I have had the battery tab spot welds sheer clean off an internal battery by putting a game cartridge in the freezer (trying to freeze sticker adhesive to make it brittle). It was Ken Griffey Junior's Major League Baseball for Super Nintendo Entertainment System, but I was unable to intentionally duplicate the originally-unintended result when I tried to deliberately do that with a couple original copies of Pokemon Red on original Game Boy (had two different tabbed batteries but we're not bootlegs). Probably a lot of factors in play here, like how fast the temperature drops, how dissimilar the temperature gets between the tabs and the cell, and how spaced apart the spot welds are (Game Boy batteries are smaller).

Anyway, I never wanted to waste my cold-in-a-can on that curiosity because SNES cartridges are big enough to mount a battery holder and tabbed batteries for Game Boy games are easily available.
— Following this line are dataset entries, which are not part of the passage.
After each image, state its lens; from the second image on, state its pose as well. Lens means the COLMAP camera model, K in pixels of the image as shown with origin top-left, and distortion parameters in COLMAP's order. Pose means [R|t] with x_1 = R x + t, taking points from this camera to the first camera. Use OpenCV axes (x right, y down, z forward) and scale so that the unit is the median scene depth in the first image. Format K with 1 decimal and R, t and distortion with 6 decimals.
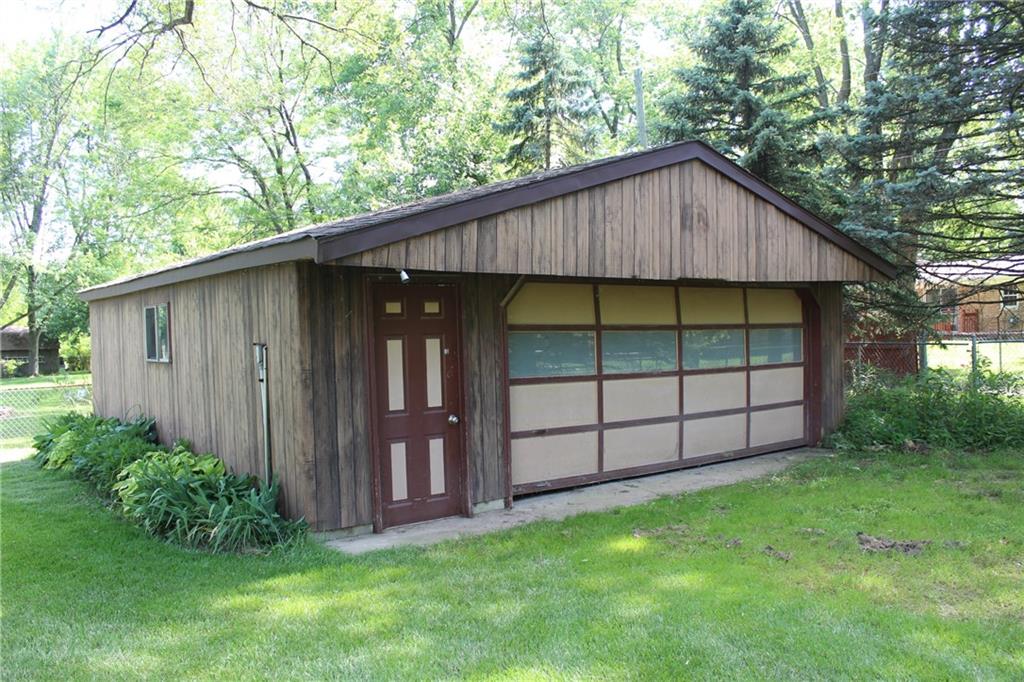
lens RADIAL K [[840.4, 0, 510.7], [0, 840.4, 356.0], [0, 0, 1]] dist [-0.168412, 0.143952]
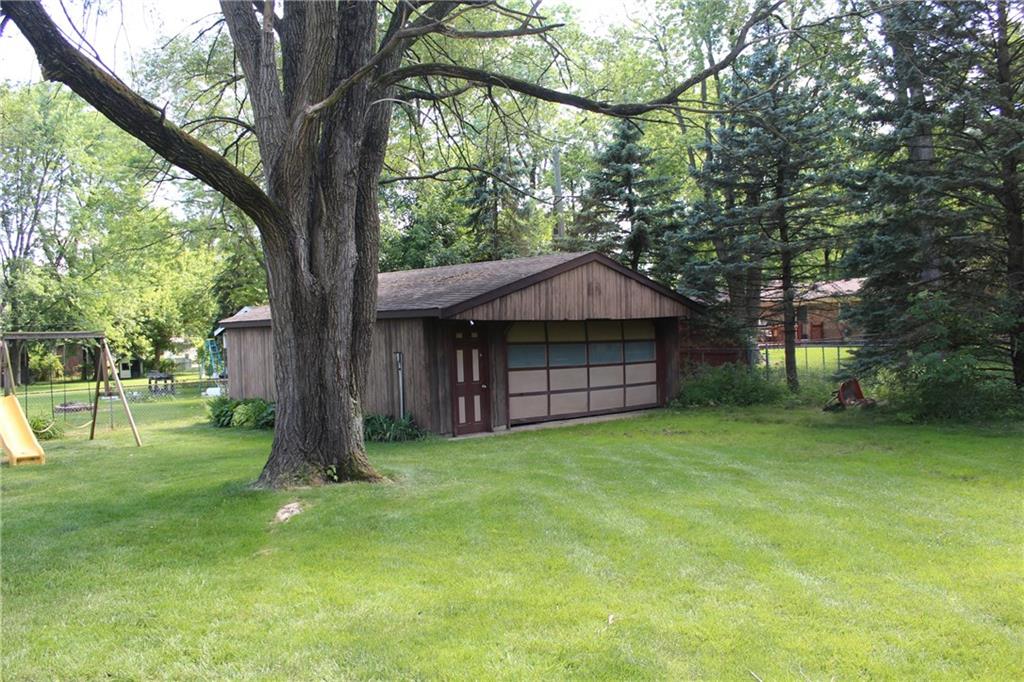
lens RADIAL K [[840.4, 0, 510.7], [0, 840.4, 356.0], [0, 0, 1]] dist [-0.168412, 0.143952]
pose [[0.994323, -0.009917, 0.105940, -0.205196], [0.011215, 0.999869, -0.011659, 0.019937], [-0.105811, 0.012781, 0.994304, -1.039468]]
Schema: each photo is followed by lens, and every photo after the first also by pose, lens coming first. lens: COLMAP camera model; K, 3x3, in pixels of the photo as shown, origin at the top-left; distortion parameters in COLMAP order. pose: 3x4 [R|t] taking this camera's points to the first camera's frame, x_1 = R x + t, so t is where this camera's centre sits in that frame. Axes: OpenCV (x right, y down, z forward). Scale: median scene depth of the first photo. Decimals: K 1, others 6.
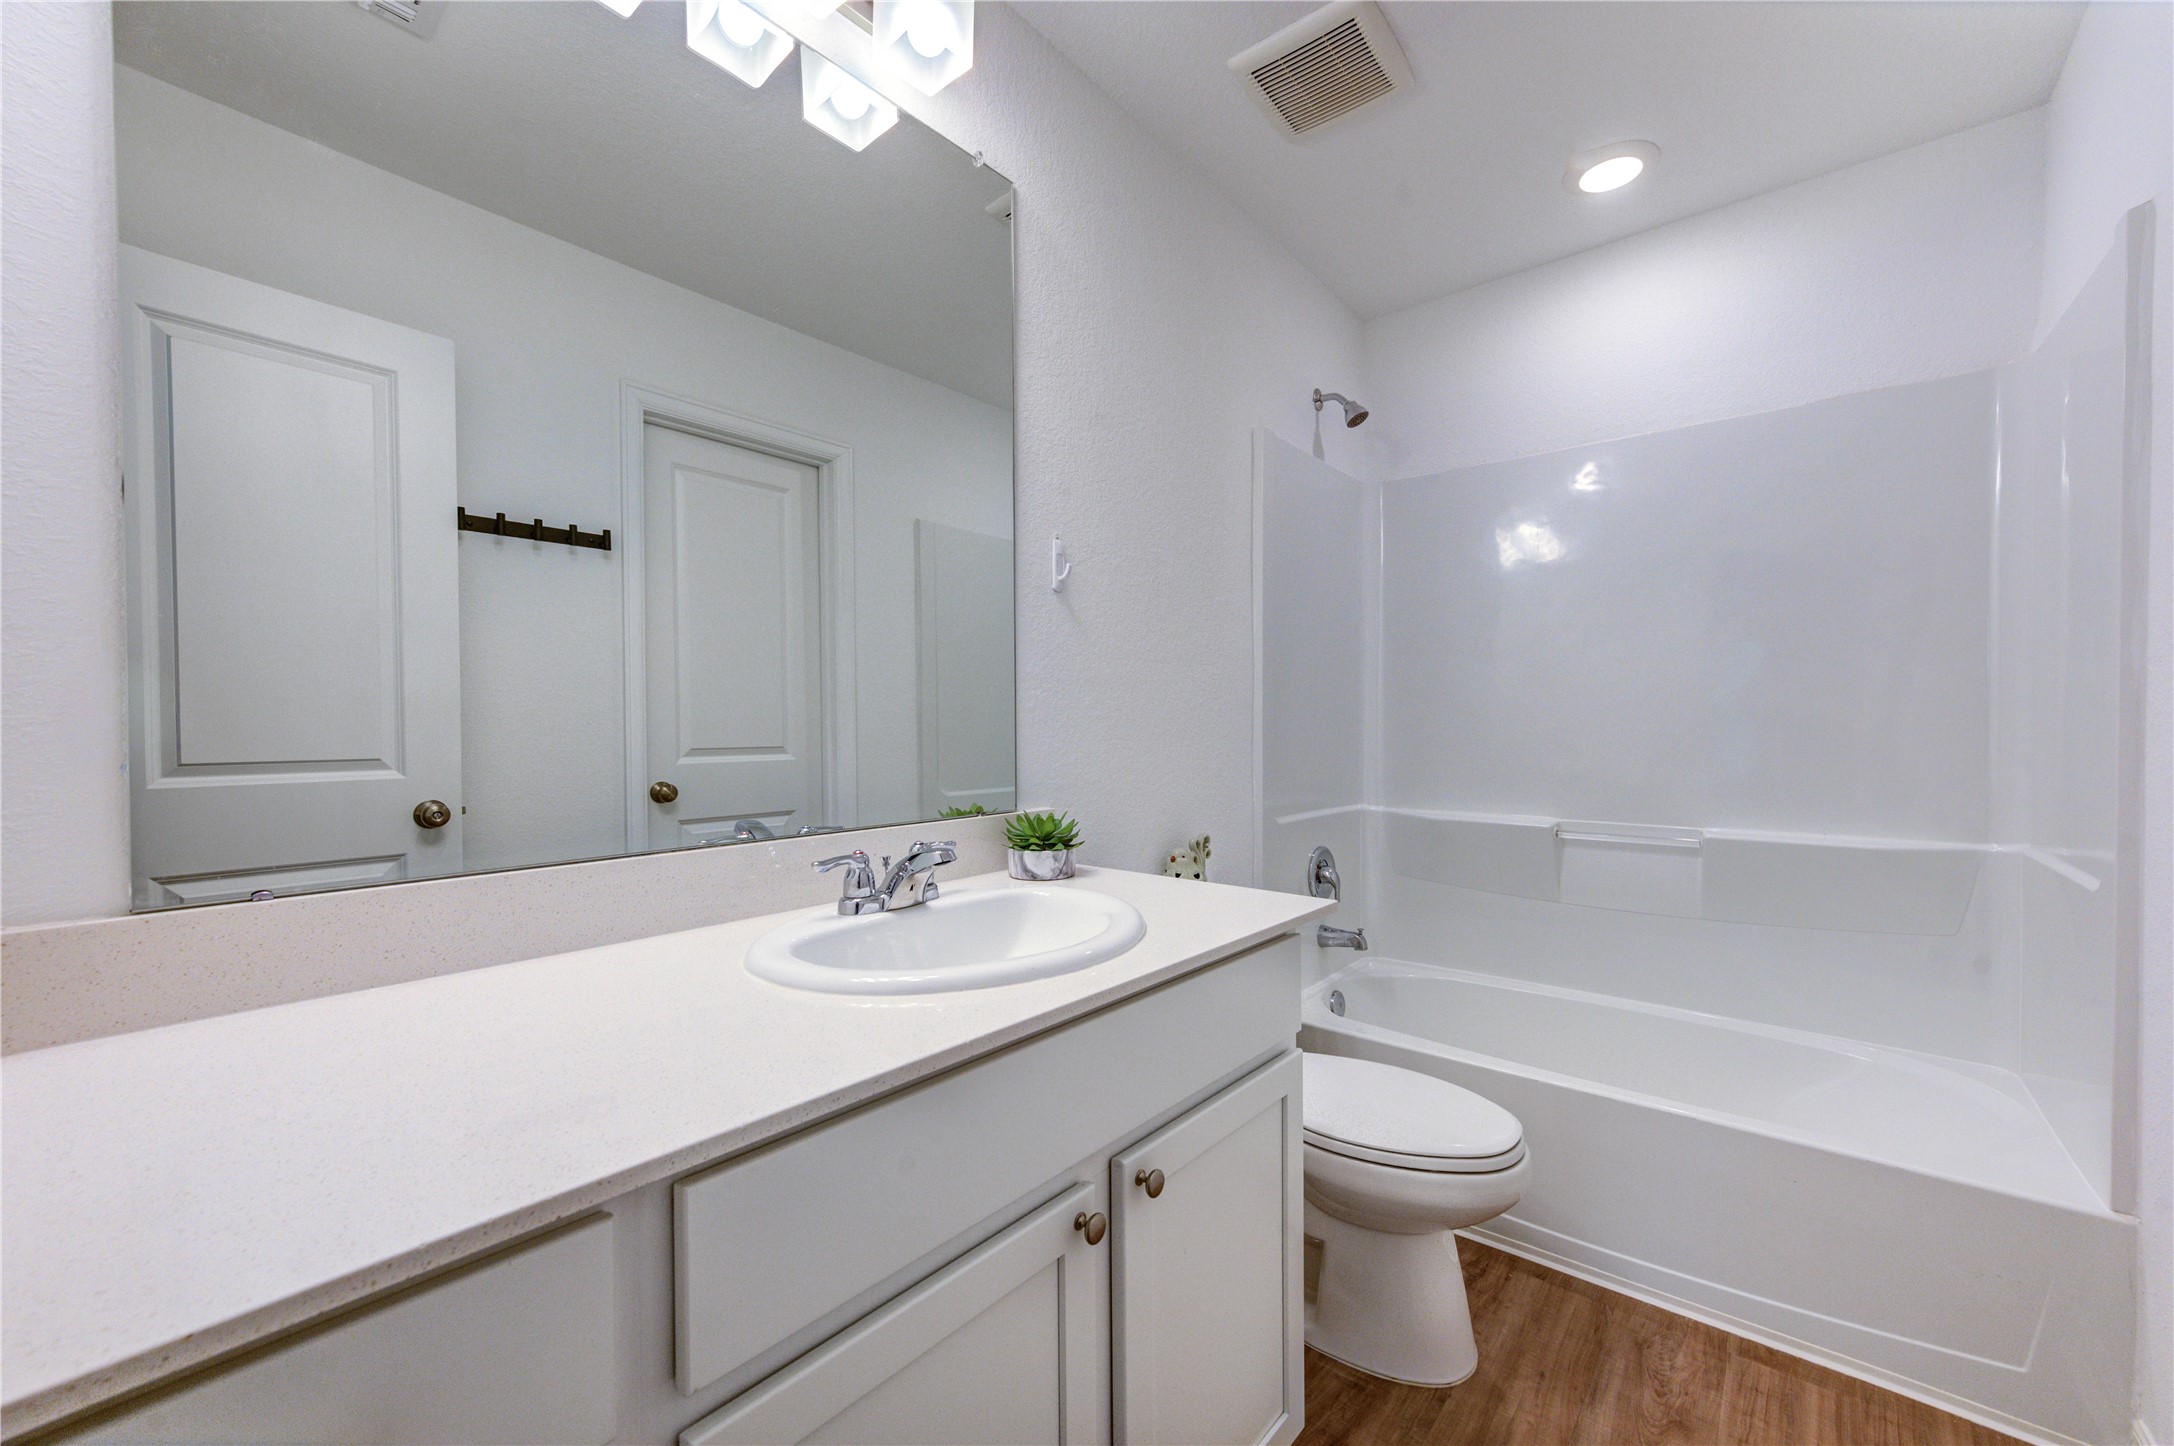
lens RADIAL K [[849.8, 0, 1090.9], [0, 849.8, 737.0], [0, 0, 1]] dist [0.001474, -0.000200]
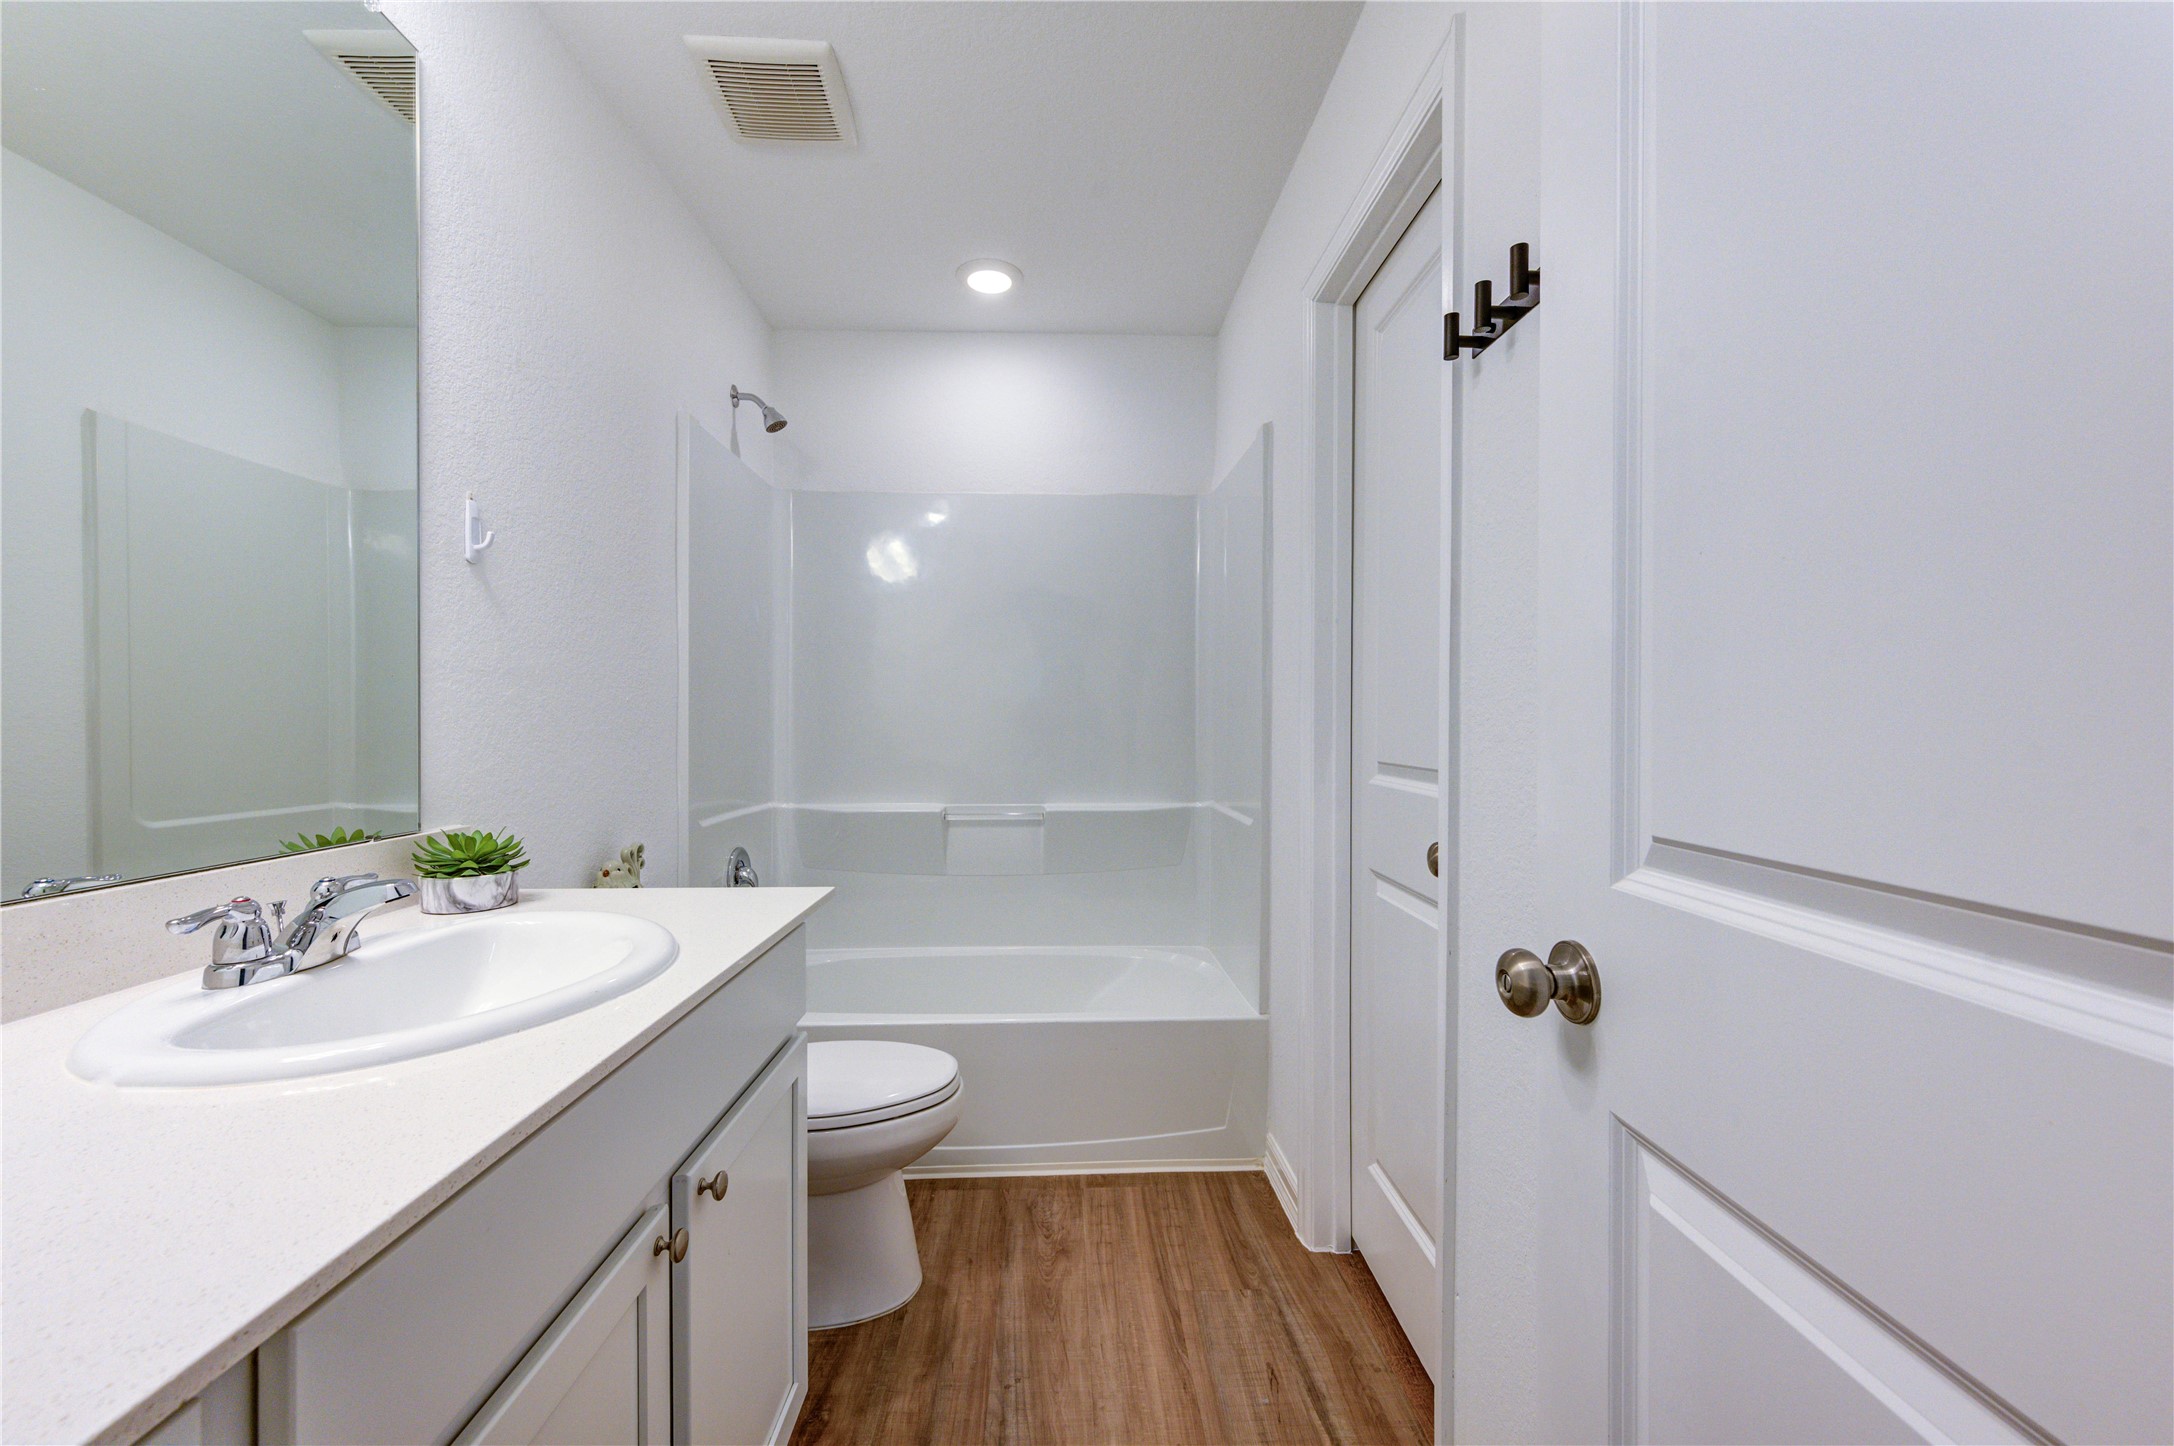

I do wonder if a quick squirt would pop the tab right off or if getting it nice and warm before touching the spot welds to dry ice might work more consistently.

For those who don't know, Tennokoe Bank is a PC Engine "HuCard," which is a credit-card sized game cartridge format for a Japanese videogame console. In order to accommodate the battery it is already thicker than a standard HuCard so there is no room for a holder and VERY little room for improvisation without just abandoning the idea of stealthily closing it back up.

I like the copper tape idea but I have to wonder if there will be increased resistance. These batteries originally lasted decades (heck, many STILL work) so even a slight change could cut that life back significantly. This device is intended to backup game saves from a console that only temporarily retains them using a capacitor. Yes, a non-removable battery that can't even be recharged was the longer-term/more-permanent way to store the game save files. ;) It's also the only way to transfer saves between consoles so it's basically an early battery-backed SRAM memory card. Too bad HuCard format didn't use PCMCIA like Neo Geo memory cards from the same era.

Now that I've said all that, I'd like to point out that there are a lot of cool DIY videos and projects out there for making your own spot welder specifically for the purpose of building custom battery packs from lithium cells and nickel strips. You could use the same concept to add tabs to any CR2320 battery... or re-attach them if they can be consistently removed with cold as I suspect they might.